[Reading passage Boundary: Start]

Gateway is rather distinguished in Legend Entertainment's adventure game lineup. It's the first game Legend released that was based on a pre-existing series of books, preceding Death Gate, Xanth, Shannara, and Callahan's Crosstime Saloon. Unlike those other later games, it uses Legend's older game engine, also seen in the Spellcasting series and Eric the Unready, and it's also unique in that it merited a sequel. Finally, along with Callahan's Crosstime Saloon, it diverges from the rest by taking place in a science fiction setting rather than fantasy.
In fact, Frederik Pohl's Gateway is itself a fairly distinguished novel as science fiction goes, winning the Hugo, Nebula, and John W. Campbell awards upon its first release in 1977 and spawning several sequels. The first book and much of the subsequent novels are largely focused on Robinette Broadhead, to whom Pohl introduces us as he undergoes extensive psychotherapy at the "hands" of an AI named Sigfrid. You might imagine that Mr. Broadhead underwent some fairly intense trials to have ended up in this situation, and you would discover this to be correct as you read the first book.
It may thus come as a disappointment that Robinette does not feature at all in Legend's game, which pretty much throws out everything but the setting of Robinette's experiences: the titular Gateway space station. Discovered in 2077, Gateway orbits between Mercury and Venus and is the product of an alien race that humanity refers to as the Heechee, which vanished from the galaxy long ago. Gateway happens to be well-stocked with faster-than-light ships, and while they are easy enough to operate, their guidance systems are utterly incomprehensible - a pilot who enters a course code could end up at a habitable planet somewhere, but could just as easily meet an untimely end in a black hole. Nonetheless, those with the financial resources to travel to Gateway are enticed by the possibility that some random course code could bring them to a planet bearing useful Heechee technology or to some other discovery potentially worth millions of dollars, and there is thus no shortage of so-called "prospectors" arriving on Gateway to try their luck - including the character you play in the game, a lottery winner fresh from the increasingly resource-starved Earth.
The game is rather sharply divided into three parts. You'll need to prove yourself to the authorities on Gateway by flying out on a few missions, culminating with the discovery that the Assassins, a deadly race responsible for the Heechee's panicked departure from the galaxy, are monitoring the rise in FTL activity resulting from humanity's use of Gateway. You'll thus find yourself saddled with the weighty task of activating four shield generators, each on a different planet, that will serve to incapacitate the Assassins' galactic listening post, before undertaking a final mission to disable the outpost entirely.
The game starts off with a rather astonishing quantity of flavor text. There's a communications terminal that can bring up bulletin board messages and news reports that resemble the asides sprinkled throughout the Gateway novel. You can even enter a virtual reality relaxation session with Sigfrid, and play an "old Earth trivia game" stocked with fairly amusing factoids about the twenty-first century. Very little of this information is relevant to your success in the game, although the things you actually need to know stand out fairly well and could probably be intuited even if you didn't read about them. (Oddly, the game's authors evidently neglected to properly introduce "prayer fans", a common kind of Heechee artifact in the books that shows up on one occasion in the game without any kind of explanation, but it's easy enough to figure out what to do with them.) You do have to interact with a couple of characters that might seem familiar from the book, but "interact" is probably a bit too strong of a word - they show up and say their lines, and there isn't even a dialogue tree to provide a pretense of communication.

[Reading passage Boundary: End]
[Recorded data Boundary: Start]

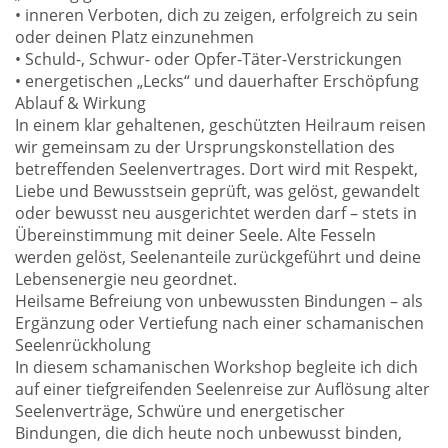
• inneren Verboten, dich zu zeigen, erfolgreich zu sein
oder deinen Platz einzunehmen
• Schuld-, Schwur- oder Opfer-Täter-Verstrickungen
• energetischen „Lecks“ und dauerhafter Erschöpfung
Ablauf & Wirkung
In einem klar gehaltenen, geschützten Heilraum reisen
wir gemeinsam zu der Ursprungskonstellation des
betreffenden Seelenvertrages. Dort wird mit Respekt,
Liebe und Bewusstsein geprüft, was gelöst, gewandelt
oder bewusst neu ausgerichtet werden darf – stets in
Übereinstimmung mit deiner Seele. Alte Fesseln
werden gelöst, Seelenanteile zurückgeführt und deine
Lebensenergie neu geordnet.
Heilsame Befreiung von unbewussten Bindungen – als
Ergänzung oder Vertiefung nach einer schamanischen
Seelenrückholung
In diesem schamanischen Workshop begleite ich dich
auf einer tiefgreifenden Seelenreise zur Auflösung alter
Seelenverträge, Schwüre und energetischer
Bindungen, die dich heute noch unbewusst binden,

[Recorded data Boundary: End]

[Required action] In the review of the Gateway adventure game, between which two planets does the Gateway space station orbit?

[Finished exercise] Mercury and Venus.